Il nome più noto tra i «convocati» a Roma da mezzo mondo è quello dell’israeliano Yonathan Shapira, uno dei primi refusenik che hanno pagato anche con il carcere il rifiuto non di indossare la divisa ma di disonarla partecipando ad azioni di rappresaglia contro i palestinesi. Vengono dallo stesso fazzoletto di terra l’israeliano Ory Yossur e il palestinese Raed Al-Haddar, dell’Associazione «Combattenti per la pace». E’ annunciata la presenza di una madre russa dell’associazione contro la guerra in Cecenia. Arrivano dagli Stati Uniti Lou Plammer, di Military Family Speak Out, e Jeremy Nickel, dei Reduci dall’Iraq contro la guerra. Anche in Inghilterra le famiglie dei soldati si stanno organizzando contro la guerra e di questo parlerà George Salomou.

Un inglese trapiantato a Napoli, Philip Rushton, di recente ha dedicato un libro alla mobilitazione negli Usa dei veterani e dei familiari di soldati. Il titolo Riportiamoli a casa ora ricalca lo slogan della campagna lanciata nel 2003, rinvigorita la scorsa estate dal caso eclatante di Cindy Sheean. Sabato, all’assemblea a Roma, Rushton dirà che la guerra pesa parecchio nel crollo di Bush nei sondaggi (a marzo il suo indice di gradimento è sceso al 36%). E evidenzierà due novità. Le grandi manifestazioni di massa hanno lasciato il posto a piccole ma diffuse mobilitazioni, concentrare non a caso nei paesi dove ci sono basi e arsenali militari. Al sito della campagna per riportare a casa «i nostri ragazzi» da un po’ arrivano molte lettere di gente che ha votato per Bush. Non siamo ancora arrivati «al punto del Vietnam», ammette Rushton, però gli americani hanno capito che la guerra in Iraq non è stata vinta, costa un sacco di soldi e rischia di allargarsi. Arruolare volontari è un’impresa sempre più difficile.

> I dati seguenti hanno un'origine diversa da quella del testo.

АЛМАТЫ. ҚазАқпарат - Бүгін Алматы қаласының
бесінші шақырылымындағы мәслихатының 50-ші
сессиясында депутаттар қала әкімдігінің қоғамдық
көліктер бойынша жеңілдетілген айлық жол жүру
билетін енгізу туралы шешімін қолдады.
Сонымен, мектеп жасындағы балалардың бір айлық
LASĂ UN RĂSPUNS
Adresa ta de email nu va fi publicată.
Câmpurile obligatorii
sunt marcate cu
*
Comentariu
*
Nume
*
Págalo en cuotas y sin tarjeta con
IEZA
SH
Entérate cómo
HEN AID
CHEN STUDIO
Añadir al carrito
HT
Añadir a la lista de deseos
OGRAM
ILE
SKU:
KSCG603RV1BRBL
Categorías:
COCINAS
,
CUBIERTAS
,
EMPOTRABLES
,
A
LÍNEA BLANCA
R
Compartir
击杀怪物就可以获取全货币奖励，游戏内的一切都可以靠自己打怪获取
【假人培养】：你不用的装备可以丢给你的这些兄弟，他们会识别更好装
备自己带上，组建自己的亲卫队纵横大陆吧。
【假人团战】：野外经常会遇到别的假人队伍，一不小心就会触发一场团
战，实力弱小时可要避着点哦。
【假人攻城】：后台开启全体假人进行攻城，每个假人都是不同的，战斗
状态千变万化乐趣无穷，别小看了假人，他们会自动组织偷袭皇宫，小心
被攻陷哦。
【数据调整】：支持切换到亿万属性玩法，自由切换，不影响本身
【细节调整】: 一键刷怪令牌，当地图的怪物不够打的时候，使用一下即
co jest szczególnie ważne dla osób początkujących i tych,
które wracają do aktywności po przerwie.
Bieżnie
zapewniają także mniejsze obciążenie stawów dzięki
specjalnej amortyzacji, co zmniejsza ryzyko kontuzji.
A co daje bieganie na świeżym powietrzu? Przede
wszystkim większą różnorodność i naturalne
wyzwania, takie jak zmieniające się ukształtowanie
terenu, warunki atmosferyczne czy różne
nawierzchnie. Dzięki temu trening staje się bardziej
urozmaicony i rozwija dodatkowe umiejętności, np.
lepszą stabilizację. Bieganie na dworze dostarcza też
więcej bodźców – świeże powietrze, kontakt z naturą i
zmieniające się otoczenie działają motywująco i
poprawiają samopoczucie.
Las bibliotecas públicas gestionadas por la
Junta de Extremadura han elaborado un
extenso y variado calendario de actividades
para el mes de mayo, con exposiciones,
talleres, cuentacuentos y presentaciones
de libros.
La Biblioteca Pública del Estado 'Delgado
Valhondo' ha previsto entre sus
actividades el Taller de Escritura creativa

All’incontro di sabato mattina Falco Accame rappresenterà l’Associazione dei familiari delle vittime delle Forze armate e, da ex militare dissidente, dirà una cosa che forse non piacerà a molti: «Abolire l’esercito di leva è stato un grandissimo errore. Adesso abbiamo i mercenari, solo che li chiamiamo professionisti». Raffaella Bolini, dell’Arci, afferma che l’assemblea di sabato mattina sostanzia entrambe le parole d’ordine di questo 18 marzo: l’Italia ripudia la guerra e ripudia lo scontro di civiltà. «Saremo insieme palestinesi, israeliani, russi, statunitensi, inglesi, italiani. Per dire che il movimento pacifista costruisce le sue alleanze sulla convivenza tra diversi, senza steccati di nazionalità e di religione».